18.06.2024
min czytania
Udostępnij
Pawlik Relations Agency Producer 2023
Muzyka
Realizacja
Budowa nie pieśniarskich monodramów zasadza się nie tylko na technice wokalnej i organicznej współpracy z pianistką, lecz w równym stopniu na zrozumieniu podawanego tekstu. Z poprzednich pozycji serii moniuszkowskiej wiadomo, jak wielką wagę pomysłodawczyni projektu przywiązuje do analizy umuzycznionych wierszy, lecz cała praca nad kolejną płytą zaczyna się od wyboru pieśni, a więc zarazem – od wyboru utworów poetyckich. Solidne wykształcenie ogólne zapewniło Moniuszce znajomość klasyki, ale kompozytor orientował się też w bieżącej produkcji literackiej i miał świetne ucho do wierszy. Wyłuskiwał te, które w połączeniu z muzyką zyskiwały nowy blask. Często pieśni Moniuszki ocaliły poetów od zapomnienia. Czy ktoś wydaje dziś i czyta Placyda Jankowskiego, Edwarda Żeligowskiego, Marię Ilnicką czy Sewerynę Duchińską? Dla słuchaczy płyt z projektu „Pieśni” Moniuszki nie będą to pusto brzmiące nazwiska.
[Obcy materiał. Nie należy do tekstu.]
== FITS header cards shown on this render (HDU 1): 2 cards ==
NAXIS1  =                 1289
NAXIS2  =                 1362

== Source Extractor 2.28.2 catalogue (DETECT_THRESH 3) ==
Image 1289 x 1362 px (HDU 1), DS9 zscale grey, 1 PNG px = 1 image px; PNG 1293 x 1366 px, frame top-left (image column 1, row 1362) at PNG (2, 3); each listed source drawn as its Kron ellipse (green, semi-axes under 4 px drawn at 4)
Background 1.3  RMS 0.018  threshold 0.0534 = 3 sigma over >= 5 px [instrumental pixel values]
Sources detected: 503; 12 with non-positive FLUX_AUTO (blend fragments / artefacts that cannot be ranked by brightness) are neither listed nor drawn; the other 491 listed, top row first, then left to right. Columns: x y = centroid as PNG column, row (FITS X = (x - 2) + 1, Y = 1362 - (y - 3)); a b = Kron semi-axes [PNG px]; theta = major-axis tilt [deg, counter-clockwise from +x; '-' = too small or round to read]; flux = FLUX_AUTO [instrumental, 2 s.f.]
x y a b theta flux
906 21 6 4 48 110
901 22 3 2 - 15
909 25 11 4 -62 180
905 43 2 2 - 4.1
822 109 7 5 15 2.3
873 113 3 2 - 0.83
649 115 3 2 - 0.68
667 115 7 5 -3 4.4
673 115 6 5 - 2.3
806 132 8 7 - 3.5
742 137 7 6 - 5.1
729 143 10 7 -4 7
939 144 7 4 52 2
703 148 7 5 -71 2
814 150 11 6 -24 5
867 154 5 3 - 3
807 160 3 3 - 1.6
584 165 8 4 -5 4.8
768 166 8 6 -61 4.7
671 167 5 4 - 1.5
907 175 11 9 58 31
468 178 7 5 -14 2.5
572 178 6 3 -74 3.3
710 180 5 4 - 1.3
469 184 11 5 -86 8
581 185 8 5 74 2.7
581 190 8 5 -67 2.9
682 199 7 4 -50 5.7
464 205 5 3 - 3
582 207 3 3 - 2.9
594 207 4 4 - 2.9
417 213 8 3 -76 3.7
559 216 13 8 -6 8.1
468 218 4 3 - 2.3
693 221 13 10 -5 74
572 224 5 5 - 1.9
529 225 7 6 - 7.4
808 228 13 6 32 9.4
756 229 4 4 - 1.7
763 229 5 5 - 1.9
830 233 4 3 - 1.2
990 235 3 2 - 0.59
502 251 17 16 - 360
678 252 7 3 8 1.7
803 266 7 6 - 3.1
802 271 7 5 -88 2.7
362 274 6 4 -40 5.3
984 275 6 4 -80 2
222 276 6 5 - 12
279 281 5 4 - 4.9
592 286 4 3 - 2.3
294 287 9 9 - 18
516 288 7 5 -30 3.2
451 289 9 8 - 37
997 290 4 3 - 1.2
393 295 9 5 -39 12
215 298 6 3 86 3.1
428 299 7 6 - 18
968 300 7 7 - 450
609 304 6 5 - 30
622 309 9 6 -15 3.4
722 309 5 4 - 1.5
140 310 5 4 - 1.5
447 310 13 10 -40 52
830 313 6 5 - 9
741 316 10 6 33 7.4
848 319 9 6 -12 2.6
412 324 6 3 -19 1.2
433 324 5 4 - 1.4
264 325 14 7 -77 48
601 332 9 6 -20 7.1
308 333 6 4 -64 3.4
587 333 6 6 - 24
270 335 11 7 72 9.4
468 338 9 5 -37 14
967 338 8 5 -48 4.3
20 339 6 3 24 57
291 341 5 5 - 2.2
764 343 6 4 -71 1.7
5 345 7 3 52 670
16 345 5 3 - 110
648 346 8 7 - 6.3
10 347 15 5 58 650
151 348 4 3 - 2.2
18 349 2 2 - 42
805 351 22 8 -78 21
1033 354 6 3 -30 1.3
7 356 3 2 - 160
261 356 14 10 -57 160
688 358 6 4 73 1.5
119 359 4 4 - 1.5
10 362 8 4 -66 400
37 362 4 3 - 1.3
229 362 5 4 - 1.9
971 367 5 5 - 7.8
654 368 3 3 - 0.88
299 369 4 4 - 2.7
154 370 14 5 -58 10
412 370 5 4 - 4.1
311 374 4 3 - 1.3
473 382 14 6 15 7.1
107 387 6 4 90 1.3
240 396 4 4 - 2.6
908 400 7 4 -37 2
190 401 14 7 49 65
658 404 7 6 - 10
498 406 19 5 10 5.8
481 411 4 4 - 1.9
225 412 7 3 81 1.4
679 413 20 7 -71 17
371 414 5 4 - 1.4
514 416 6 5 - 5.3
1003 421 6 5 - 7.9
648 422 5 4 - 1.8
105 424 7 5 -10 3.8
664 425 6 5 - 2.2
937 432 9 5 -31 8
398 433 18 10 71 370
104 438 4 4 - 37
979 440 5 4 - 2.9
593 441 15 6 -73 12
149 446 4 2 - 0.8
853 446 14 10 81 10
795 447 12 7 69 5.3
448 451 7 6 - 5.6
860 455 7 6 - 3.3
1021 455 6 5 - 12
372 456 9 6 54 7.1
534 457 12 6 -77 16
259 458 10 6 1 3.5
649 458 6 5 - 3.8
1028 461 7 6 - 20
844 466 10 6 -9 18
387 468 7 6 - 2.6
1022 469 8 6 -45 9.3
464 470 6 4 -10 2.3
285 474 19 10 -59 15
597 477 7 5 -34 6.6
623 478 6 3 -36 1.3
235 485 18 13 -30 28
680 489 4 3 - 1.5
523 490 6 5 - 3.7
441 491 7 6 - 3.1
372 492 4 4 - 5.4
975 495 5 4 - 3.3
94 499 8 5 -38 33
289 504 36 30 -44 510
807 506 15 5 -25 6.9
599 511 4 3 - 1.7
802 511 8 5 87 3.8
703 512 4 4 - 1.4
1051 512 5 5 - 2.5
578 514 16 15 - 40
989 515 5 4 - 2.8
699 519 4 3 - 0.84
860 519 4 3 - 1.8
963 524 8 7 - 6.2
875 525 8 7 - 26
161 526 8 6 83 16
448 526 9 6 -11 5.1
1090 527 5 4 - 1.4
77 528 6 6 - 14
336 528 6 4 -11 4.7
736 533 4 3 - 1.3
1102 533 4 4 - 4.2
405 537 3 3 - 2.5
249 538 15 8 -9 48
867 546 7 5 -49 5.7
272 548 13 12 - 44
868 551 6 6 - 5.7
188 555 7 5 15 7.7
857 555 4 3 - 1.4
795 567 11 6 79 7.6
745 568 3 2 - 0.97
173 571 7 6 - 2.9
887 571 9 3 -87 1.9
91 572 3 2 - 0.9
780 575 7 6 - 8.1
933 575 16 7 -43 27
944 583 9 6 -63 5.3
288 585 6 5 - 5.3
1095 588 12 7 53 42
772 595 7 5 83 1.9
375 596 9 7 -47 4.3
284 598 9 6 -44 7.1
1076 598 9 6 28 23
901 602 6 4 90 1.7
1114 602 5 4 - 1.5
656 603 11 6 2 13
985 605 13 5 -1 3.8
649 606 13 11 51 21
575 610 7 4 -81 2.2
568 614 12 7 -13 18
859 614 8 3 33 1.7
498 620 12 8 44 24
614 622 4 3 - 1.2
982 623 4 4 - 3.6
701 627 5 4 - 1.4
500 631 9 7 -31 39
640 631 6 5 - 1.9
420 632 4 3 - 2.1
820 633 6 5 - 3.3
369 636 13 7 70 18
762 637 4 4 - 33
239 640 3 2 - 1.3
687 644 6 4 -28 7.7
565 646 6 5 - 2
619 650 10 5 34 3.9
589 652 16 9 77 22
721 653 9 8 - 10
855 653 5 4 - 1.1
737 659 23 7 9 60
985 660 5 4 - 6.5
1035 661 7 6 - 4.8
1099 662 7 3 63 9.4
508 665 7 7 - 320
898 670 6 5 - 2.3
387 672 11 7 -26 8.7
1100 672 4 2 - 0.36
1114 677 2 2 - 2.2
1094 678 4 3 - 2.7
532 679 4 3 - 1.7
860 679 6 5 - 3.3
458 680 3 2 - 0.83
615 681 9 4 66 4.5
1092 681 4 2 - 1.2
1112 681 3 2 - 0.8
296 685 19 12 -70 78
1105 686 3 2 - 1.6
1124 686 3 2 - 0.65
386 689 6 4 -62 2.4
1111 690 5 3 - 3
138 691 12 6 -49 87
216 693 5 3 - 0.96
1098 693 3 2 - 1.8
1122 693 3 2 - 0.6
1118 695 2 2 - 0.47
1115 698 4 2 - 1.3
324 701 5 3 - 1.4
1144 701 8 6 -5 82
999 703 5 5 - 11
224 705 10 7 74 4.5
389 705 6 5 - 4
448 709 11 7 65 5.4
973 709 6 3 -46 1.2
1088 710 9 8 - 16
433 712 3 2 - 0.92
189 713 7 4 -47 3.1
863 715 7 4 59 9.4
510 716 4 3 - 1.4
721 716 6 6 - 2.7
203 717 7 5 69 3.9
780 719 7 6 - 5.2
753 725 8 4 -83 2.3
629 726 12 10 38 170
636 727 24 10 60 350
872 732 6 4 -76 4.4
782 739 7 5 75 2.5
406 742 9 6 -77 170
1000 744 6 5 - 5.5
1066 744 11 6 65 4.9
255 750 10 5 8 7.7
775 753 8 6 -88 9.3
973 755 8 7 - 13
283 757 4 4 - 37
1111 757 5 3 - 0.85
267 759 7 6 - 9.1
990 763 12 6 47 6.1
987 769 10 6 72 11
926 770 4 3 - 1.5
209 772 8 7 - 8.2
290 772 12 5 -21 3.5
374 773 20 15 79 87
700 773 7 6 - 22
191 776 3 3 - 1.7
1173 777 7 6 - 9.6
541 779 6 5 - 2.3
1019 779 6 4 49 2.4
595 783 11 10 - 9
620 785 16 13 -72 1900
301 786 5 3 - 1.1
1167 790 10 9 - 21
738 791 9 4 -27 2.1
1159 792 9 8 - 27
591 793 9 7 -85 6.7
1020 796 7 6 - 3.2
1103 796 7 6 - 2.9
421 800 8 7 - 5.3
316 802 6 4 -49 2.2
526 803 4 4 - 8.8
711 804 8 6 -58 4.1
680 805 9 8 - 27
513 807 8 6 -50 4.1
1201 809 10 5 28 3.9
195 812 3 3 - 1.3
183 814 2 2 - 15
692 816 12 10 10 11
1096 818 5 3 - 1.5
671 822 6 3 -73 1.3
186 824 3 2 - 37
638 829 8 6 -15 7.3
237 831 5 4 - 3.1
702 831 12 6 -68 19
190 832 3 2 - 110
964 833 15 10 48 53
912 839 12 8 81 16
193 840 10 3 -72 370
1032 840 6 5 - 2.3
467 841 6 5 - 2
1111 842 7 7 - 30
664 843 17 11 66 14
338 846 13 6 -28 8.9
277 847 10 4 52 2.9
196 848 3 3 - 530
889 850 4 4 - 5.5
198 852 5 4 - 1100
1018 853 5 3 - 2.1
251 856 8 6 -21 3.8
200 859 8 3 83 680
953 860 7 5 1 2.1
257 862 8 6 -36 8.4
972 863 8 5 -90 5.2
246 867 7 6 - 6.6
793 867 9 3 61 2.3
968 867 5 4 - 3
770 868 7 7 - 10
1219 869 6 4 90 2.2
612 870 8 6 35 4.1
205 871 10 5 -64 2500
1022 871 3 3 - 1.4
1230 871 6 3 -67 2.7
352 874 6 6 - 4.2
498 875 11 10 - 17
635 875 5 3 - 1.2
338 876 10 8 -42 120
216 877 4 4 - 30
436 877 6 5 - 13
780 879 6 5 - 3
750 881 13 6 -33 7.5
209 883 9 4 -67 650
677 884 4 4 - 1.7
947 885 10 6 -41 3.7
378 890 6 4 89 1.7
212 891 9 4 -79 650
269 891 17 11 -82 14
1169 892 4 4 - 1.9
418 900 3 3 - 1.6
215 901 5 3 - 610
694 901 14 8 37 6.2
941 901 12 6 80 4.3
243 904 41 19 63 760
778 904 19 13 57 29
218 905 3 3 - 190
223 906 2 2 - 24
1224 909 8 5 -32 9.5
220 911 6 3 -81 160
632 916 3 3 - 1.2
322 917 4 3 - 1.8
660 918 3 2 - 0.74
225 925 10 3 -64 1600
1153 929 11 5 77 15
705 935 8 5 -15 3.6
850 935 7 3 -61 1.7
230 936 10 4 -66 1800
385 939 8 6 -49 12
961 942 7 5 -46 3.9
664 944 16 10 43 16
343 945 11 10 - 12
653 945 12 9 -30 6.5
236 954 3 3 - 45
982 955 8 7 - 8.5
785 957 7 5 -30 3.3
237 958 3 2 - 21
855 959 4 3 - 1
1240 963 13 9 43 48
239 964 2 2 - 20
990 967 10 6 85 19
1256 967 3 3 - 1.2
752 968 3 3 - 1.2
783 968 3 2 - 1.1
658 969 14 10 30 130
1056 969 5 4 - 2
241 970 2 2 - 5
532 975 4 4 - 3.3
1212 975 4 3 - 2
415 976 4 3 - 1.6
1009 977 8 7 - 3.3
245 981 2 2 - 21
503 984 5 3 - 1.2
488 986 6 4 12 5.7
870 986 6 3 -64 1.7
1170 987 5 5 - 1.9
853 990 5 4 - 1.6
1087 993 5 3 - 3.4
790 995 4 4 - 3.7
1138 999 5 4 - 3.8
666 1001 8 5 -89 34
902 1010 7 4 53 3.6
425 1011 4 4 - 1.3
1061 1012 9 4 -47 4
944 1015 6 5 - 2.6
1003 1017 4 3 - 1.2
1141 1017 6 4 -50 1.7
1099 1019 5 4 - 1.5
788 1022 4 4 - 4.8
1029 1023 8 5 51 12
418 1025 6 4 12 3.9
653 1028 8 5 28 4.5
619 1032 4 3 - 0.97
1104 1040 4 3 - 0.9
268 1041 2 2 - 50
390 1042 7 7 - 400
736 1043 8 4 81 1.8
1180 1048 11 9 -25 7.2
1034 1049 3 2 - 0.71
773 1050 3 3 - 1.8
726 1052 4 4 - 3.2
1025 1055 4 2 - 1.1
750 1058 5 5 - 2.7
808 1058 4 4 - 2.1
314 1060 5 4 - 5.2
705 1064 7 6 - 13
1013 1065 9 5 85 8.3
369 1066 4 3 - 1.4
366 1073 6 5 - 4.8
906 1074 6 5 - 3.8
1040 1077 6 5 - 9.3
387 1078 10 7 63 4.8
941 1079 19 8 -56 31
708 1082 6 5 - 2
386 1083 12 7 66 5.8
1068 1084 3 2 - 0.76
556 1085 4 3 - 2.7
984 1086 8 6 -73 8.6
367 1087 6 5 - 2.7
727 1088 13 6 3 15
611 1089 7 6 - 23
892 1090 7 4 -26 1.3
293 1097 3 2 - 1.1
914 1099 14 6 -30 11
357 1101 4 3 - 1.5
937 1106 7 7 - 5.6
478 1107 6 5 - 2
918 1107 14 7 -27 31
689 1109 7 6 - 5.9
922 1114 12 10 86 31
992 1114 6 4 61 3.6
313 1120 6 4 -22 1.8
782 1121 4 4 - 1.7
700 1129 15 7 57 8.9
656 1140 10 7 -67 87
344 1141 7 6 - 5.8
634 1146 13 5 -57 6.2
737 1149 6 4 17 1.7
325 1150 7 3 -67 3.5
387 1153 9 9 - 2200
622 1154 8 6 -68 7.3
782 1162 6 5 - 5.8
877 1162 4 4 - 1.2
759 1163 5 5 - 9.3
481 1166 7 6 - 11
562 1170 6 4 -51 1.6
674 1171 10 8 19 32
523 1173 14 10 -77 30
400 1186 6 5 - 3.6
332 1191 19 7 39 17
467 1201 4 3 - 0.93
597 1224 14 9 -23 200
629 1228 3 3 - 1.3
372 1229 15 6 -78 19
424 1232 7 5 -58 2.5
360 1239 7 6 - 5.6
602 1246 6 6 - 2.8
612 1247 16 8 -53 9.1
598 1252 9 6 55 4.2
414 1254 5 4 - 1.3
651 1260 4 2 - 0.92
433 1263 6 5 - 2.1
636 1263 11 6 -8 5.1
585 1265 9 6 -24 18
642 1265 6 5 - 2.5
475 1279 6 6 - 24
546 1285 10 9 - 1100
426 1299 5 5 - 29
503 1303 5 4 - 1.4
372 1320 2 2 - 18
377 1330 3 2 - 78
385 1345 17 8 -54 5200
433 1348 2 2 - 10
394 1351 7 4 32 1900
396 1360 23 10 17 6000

Jolanta Pszczółkowska-Pawlik, i chwała jej za to, w bookletach do vol. 8 i vol. 9 poświęca uwagę tym pisarzom, a zwłaszcza pisarkom – dzielnym kobietom, działaczkom społecznym i niepodległościowym. Na vol. 9 znajdziemy rzadko wykonywany w całości cykl czterech pieśni „Lirnik wioskowy” do słów Ludwika Kondratowicza, z przemyślnie dodaną kodą w postaci pieśni „Wieczny pokój lirnikowi” do słów Ilnickiej. To swoiste credo i testament Moniuszki: celem artysty jest tworzyć po kres dni, bez względu na przychylność publiczności i krytyków. Dziad z lirą korbową chodzący od wsi do wsi to starszy kolega dzisiejszych artystów, którzy przybliżają muzykę Moniuszki odbiorcom epoki CD i mp3.